Corporate-owned media this week can no longer ignore mounting evidence of Hunter Biden’s ethics scandals, with both Politico and Business Insider — both owned by Germany’s Axel Springer SE — publishing articles on the Biden family’s culture of corruption.
Business Insider’s article, by senior correspondent Mattathias Schwartz, declares in its headline: “Hunter Biden isn’t Trump, but what he’s up to is bad and deserves your attention — even if you hate Fox News,” above an illustration of President Joe Biden cradling his chin in his hand, with Hunter hiding behind a wall of money.

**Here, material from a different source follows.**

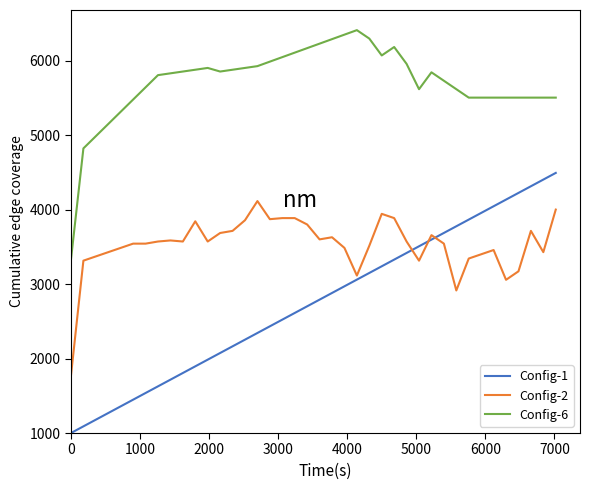

What is the lowest value of the Config-1 series?

1000.0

“The ferociously partisan nature of the issue… has made it easy for the mainstream media to effectively dismiss the entire Hunter imbroglio as a figment of the GOP’s fevered imagination,” Schwartz writes, then concedes the Biden family business is the kind of “old-school, look-the-other way corruption that has permeated politics since long before the elder Biden ran for office.”
While Schwartz suggests, contrary to copious evidence, that Joe has never “crossed the line” in the influence-peddling scandals, he does fault the president for “repeatedly [using] Hunter Biden’s struggles with substance abuse, as well as the tragic deaths of Hunter’s mother, sister, and brother, as a shield to deflect questions about his son’s business affairs.”

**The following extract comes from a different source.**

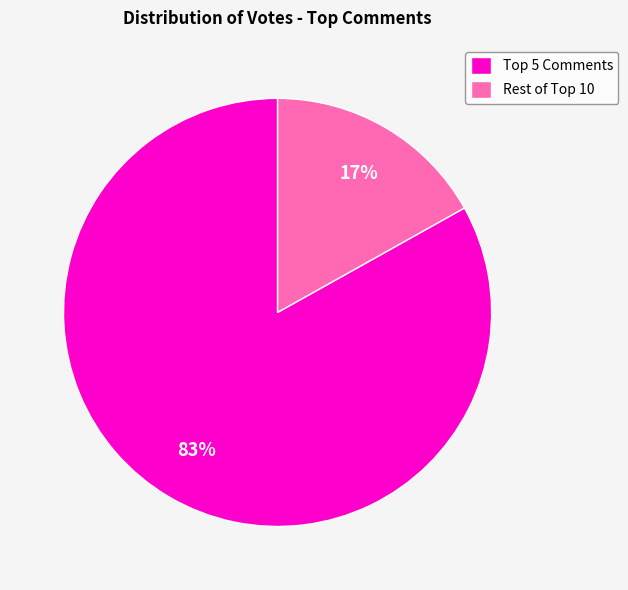

Rank the categories by value from highest to lowest.

Top 5 Comments, Rest of Top 10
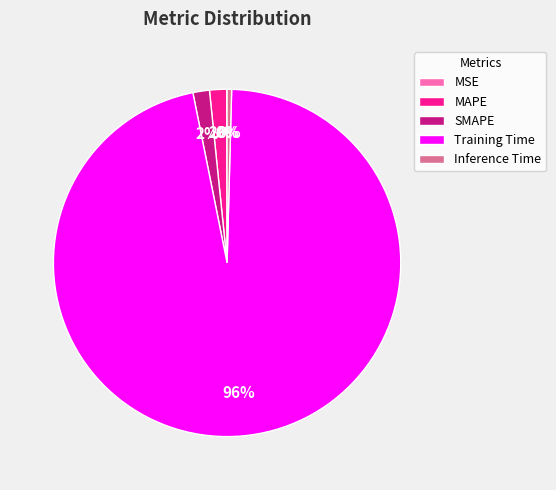

What is the largest slice in the pie chart?

Training Time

The Insider article functions as a synergistic promotion of The Bidens, a new book from sister publication Politico‘s Ben Schreckinger, which corroborated pre-election revelations of Hunter arranging a meeting between his father and an executive at Burisma, the Ukrainian gas company that paid the Vice President’s son $83,000 a month — despite his total lack of experience in the energy sector.
The day before Insider published Schwartz’s story, Politico Magazine published a piece from Schreckinger — adapted from his book — on the same topic: “‘Hiding the Ball’: Hunter Biden Complicates White House Anti-Corruption Push.”
After a mea culpa on why corporate-owned media have buried ethics concerns over Hunter’s dealings until now — all the while throwing plenty of blame toward Donald Trump and conservatives — Schreckinger admits: “Far from ethical concerns about Hunter Biden being debunked, the case for close scrutiny only grows stronger when viewed in the full context of the family’s story and in light of events that have unfolded since Election Day.”
The reporter identifies multiple shady deals through the years, where Hunter and other Biden family members’ business interests happened to coincide with issues that Joe took an interest in as Senator or Vice President. Schreckinger zeroes in on the current controversy roiling the White House: Hunter’s foray into art, where his first show ended up selling five amateurish paintings for a total of $375,000. “The venture into painting is not an isolated incident,” he writes, “but part of a larger pattern in which the finances of Hunter and other Biden relatives have raised ethics questions or overlapped with the president’s political alliances and public duties.”
Schreckinger points out the White House’s evasive messaging on the ethics of Hunter’s “art” sales, concluding: “the bipartisan outcry over the painting venture suggests that the Hunter Biden issue is not going away, and that liberals may increasingly tune in.”
On Tuesday, White House press secretary Jen Psaki had to field questions on the art show controversy and deflected by merely saying: “We still do not know and will not know who purchases any paintings and the president remains proud of his son.”
The Hunter Biden story remained in the news last week when news broke the president’s son reportedly sold at least five pieces of art for $75,000 each at his Los Angeles exhibit.
“It’s unclear who purchased the reproductions — which cost a fraction of the top price of $500,000 for an original piece by President Biden’s scandal-scarred son — or if any more were sold after the LA show opened,” the New York Post explained.
Photos from the event indicate Hunter mingled with nearly 200 people at the show, which includes Los Angeles Mayor Eric Garcetti, artist Shepard Fairey (famous for the Barack Obama “Hope” poster), musician and animal rights activist Moby, Sugar Ray Leonard, British performance artist Millie Brown, and Gary Baseman.
It “just illustrates how this veil-of-secrecy idea is not happening,” President George W. Bush’s chief ethics lawyer Richard Painter told the Post. “It shows the deal’s not going to be secret,” Painter said. “I think the White House needs to go to Plan B.”
Breitbart News senior contributor and Profiles in Corruption author Peter Schweizer stated Hunter’s entire business venture is simply “absurd.”
“The only way to address these issues is with greater transparency — not less,” he told Breitbart News, “Their proposed solution is greater secrecy, not transparency. And they are essentially saying, ‘Trust Us.’ Joe and Hunter Biden’s track record on such matters gives us no reason to trust them.”